На столике рядом с Леной лежали два паспорта на имя Елены Павленко — общегражданский и заграничный. Ни того, ни другого у Лены до начала всей этой фантасмагории на руках не было. Но кто и как вручил ей эти паспорта, она абсолютно не помнила.

Конечно, Лена не преминула полюбоваться на фотографии в общегражданском паспорте. То есть на себя шестнадцатилетнюю и двадцатипятилетнюю. Поскольку, как уже говорилось, на самом деле Лене (вообще-то, Лиде) было двадцать два года, фотографии, по идее, представляли собой ее прошлое и будущее. Но, согласно паспорту, Лена состарилась аж на четыре года, и то, как видно, благодаря милости Федюсика, утверждавшего, что выглядит она на двадцать восемь — тридцать лет.

Лена не помнила, какой она была в шестнадцать лет, но мордашка кругленькой лупоглазой девочки, которая получилась на фото благодаря компьютерным ухищрениям Федюсика, ей очень понравилась. Сходство было несомненное, и вместе с тем фотография выглядела заметно более старой, чем фотография «двадцатипятилетней» Лены.

Загранпаспорт оказался менее интересным, там была та же фотография, «на двадцать пять лет», только по-другому оформленная.

Потом Лена поглядела на часы и заволновалась. На циферблате значилось 22.15, то есть тот самый «контрольный срок», по истечении которого ее собирались отправить из этого заведения на вокзал, вроде бы уже прошел. Неужели она проспала и «оказия» уехала без нее? Потом, правда, Лена припомнила, что Шурочка говорила не «отправят в десять», а «после десяти». Это, конечно, понятие растяжимое.

Но сомневаться пришлось недолго. В номер без стука вошла Шурочка, весело подмигнув Лене как старой интимной подружке. С собой она принесла, как ни странно… мотоциклетный шлем с темным забралом из оргстекла.

— Вот, велено тебе передать. Собирай вещички и спускайся вниз, минут через пятнадцать поедешь.

— На мотоцикле? — искренне удивилась Лена.

— Ну, вроде того… на снегоходе. Больше ничего не пройдет — метель бушует. Там, внутри шлема, еще шапочка есть, на манер омоновской — одни глаза видно. Это чтоб лицо не померзло… Ну, бывай, привет Москве! Жалко прощаться вообще-то! — и Шурочка ласково, но не без легкого похабства поглядела Лене в глаза.

— Взаимно, — пробормотала Лена, у которой все шибко перепуталось в голове, а потому не сумела сразу припомнить, чем могла уноровить здешней обслуге. Впрочем, на всякий случай, перед тем как надеть шерстяной подшлемник с прорезью для глаз — даже рот и нос были закрыты, Лена поцеловала Шурочку в пухлую щечку. Шурочка тоже ее чмокнула и торопливо убежала.

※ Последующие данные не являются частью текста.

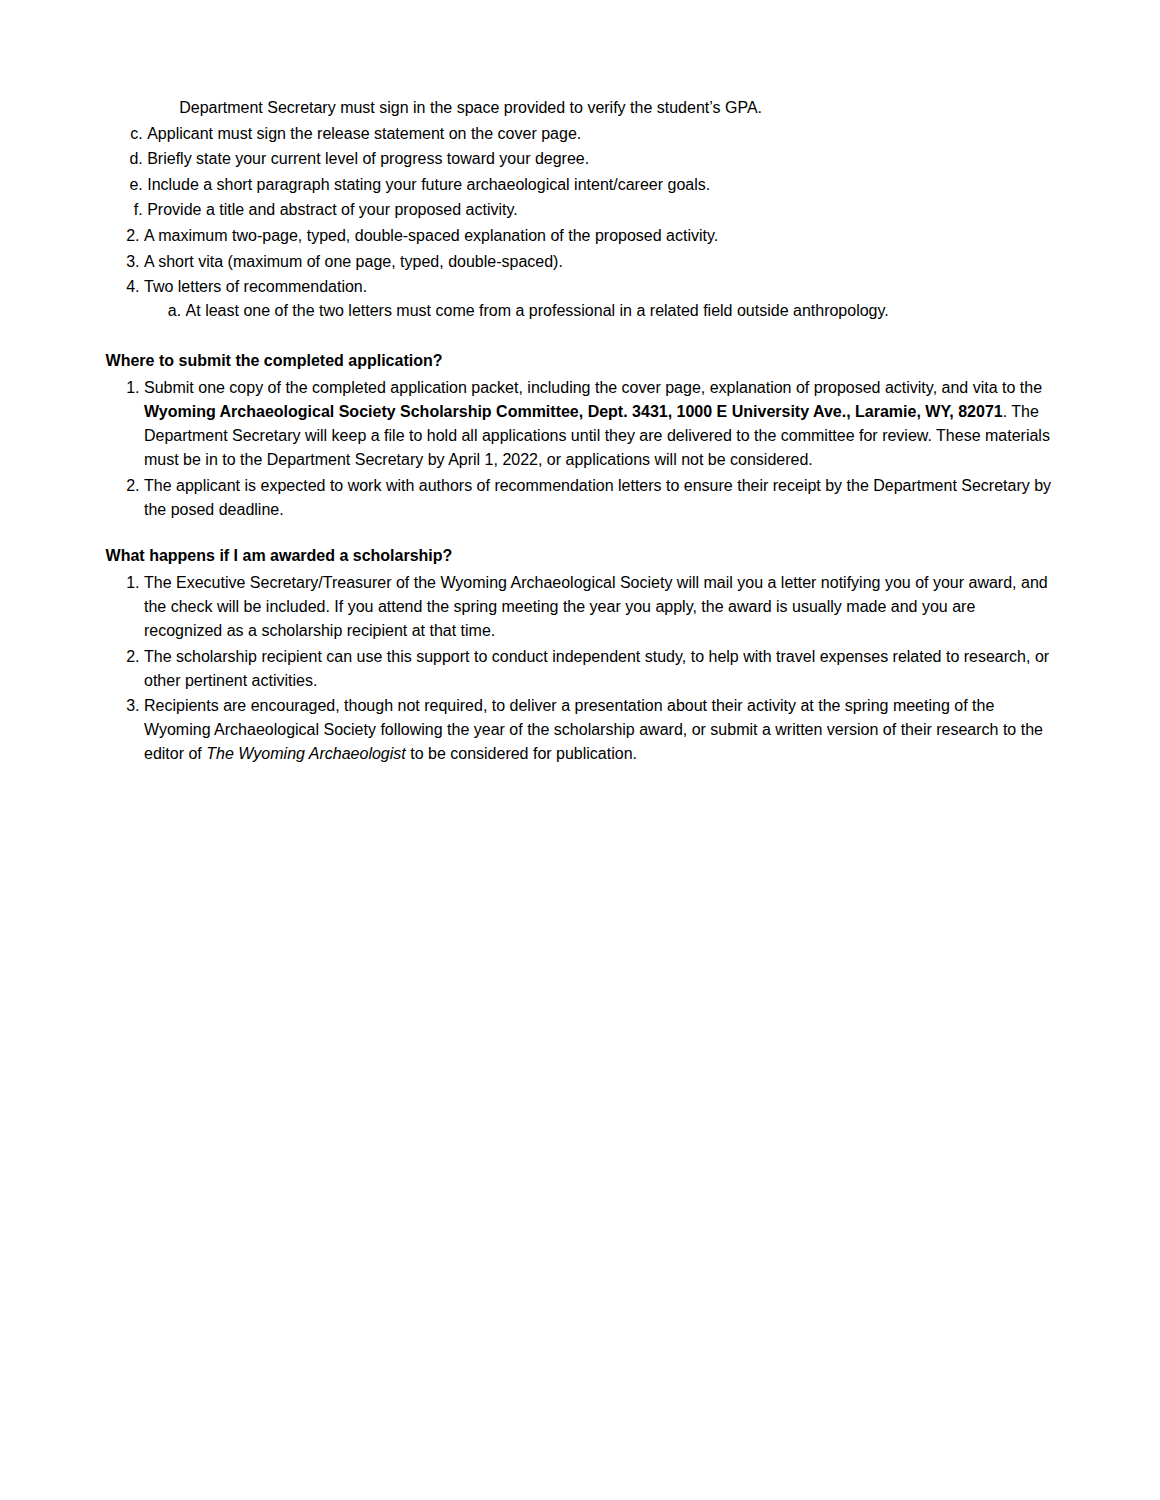Department Secretary must sign in the space provided to verify the student’s GPA.
Applicant must sign the release statement on the cover page.
Briefly state your current level of progress toward your degree.
Include a short paragraph stating your future archaeological intent/career goals.
Provide a title and abstract of your proposed activity.
A maximum two-page, typed, double-spaced explanation of the proposed activity.
A short vita (maximum of one page, typed, double-spaced).
Two letters of recommendation.
At least one of the two letters must come from a professional in a related field outside anthropology.
Where to submit the completed application?
Submit one copy of the completed application packet, including the cover page, explanation of proposed activity, and vita to the Wyoming Archaeological Society Scholarship Committee, Dept. 3431, 1000 E University Ave., Laramie, WY, 82071. The Department Secretary will keep a file to hold all applications until they are delivered to the committee for review. These materials must be in to the Department Secretary by April 1, 2022, or applications will not be considered.
The applicant is expected to work with authors of recommendation letters to ensure their receipt by the Department Secretary by the posed deadline.
What happens if I am awarded a scholarship?
The Executive Secretary/Treasurer of the Wyoming Archaeological Society will mail you a letter notifying you of your award, and the check will be included. If you attend the spring meeting the year you apply, the award is usually made and you are recognized as a scholarship recipient at that time.
The scholarship recipient can use this support to conduct independent study, to help with travel expenses related to research, or other pertinent activities.
Recipients are encouraged, though not required, to deliver a presentation about their activity at the spring meeting of the Wyoming Archaeological Society following the year of the scholarship award, or submit a written version of their research to the editor of The Wyoming Archaeologist to be considered for publication.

Конечно, и шлем, и подшлемник Лену очень устраивали. Если эта жуткая Валерия все еще здесь, то даже, столкнувшись с Леной нос к носу где-нибудь в коридоре или на лестнице, она вряд ли узнает ее через эти намордники. Конечно, Валерия могла и по одежке ее опознать, но все-таки прикид у Лены не самый запоминающийся. Таких курток, джинсов и ботинок полным-полно.

Перед тем как выйти из номера, Лена, конечно, запихнула в куртку документы, а заодно проверила бумажник. Федюсик, похоже, и впрямь ничего не взял с нее за загранпаспорт. Наверно, надо было зайти и попрощаться, спасибо сказать, но Лене уж очень хотелось поскорее убраться отсюда, пока ее Валерия Михайловна не сцапала. Пистолет оказался на месте, пять патронов из «маргошки» никуда не испарились, а никаких иных вещей после потери рюкзачка у Лены не было.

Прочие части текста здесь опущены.